▸ WHAT IS EXPECTED: Would you please return the lines of the entries below starting at the line that has "Figure 4. The" and ending at the line that has "Figure 4. Summary of the DKTP development key", both included, exactly as they are?

--- EXCERPTED RECORDS Enclosed Below ---

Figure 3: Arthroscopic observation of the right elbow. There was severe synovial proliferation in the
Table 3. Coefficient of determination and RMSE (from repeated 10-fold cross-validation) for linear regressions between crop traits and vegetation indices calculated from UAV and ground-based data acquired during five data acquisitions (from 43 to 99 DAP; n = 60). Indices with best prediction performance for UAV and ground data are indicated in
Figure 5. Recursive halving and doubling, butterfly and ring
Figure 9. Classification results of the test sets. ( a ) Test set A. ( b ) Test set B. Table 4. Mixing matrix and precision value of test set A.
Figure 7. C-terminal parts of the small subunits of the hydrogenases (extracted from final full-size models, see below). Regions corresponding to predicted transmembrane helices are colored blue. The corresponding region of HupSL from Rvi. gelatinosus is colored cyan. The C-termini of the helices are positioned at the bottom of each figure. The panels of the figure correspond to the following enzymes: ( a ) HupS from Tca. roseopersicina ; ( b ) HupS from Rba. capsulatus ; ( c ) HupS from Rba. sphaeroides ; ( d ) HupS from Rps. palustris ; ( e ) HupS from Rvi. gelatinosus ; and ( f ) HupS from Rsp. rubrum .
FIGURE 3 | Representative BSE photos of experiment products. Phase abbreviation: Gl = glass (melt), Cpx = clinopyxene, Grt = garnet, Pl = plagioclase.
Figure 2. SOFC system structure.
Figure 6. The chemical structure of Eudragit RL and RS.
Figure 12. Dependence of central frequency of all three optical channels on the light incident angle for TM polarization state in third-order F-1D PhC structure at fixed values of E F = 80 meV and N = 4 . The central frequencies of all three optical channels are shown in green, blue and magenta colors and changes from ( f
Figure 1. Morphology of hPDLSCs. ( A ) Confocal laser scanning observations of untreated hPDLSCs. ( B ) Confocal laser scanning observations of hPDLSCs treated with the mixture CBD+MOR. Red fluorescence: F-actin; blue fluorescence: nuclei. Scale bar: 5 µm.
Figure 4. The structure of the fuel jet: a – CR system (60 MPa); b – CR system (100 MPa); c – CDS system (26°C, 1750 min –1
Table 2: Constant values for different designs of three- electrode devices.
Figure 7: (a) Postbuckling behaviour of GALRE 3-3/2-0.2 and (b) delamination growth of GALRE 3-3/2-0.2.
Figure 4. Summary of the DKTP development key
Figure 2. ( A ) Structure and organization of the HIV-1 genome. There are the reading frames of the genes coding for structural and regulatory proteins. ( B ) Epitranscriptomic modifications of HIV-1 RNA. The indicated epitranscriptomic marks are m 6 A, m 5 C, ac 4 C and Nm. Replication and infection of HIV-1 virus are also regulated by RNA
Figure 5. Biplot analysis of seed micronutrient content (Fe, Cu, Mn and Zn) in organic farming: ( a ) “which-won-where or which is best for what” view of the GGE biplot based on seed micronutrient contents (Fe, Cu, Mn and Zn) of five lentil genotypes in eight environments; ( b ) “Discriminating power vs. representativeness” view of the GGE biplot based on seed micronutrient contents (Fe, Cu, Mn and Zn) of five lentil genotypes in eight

--- End of Enclosed EXCERPTED RECORDS ---

▸ OUTPUT FOR THIS TASK:
Figure 4. The structure of the fuel jet: a – CR system (60 MPa); b – CR system (100 MPa); c – CDS system (26°C, 1750 min –1
Table 2: Constant values for different designs of three- electrode devices.
Figure 7: (a) Postbuckling behaviour of GALRE 3-3/2-0.2 and (b) delamination growth of GALRE 3-3/2-0.2.
Figure 4. Summary of the DKTP development key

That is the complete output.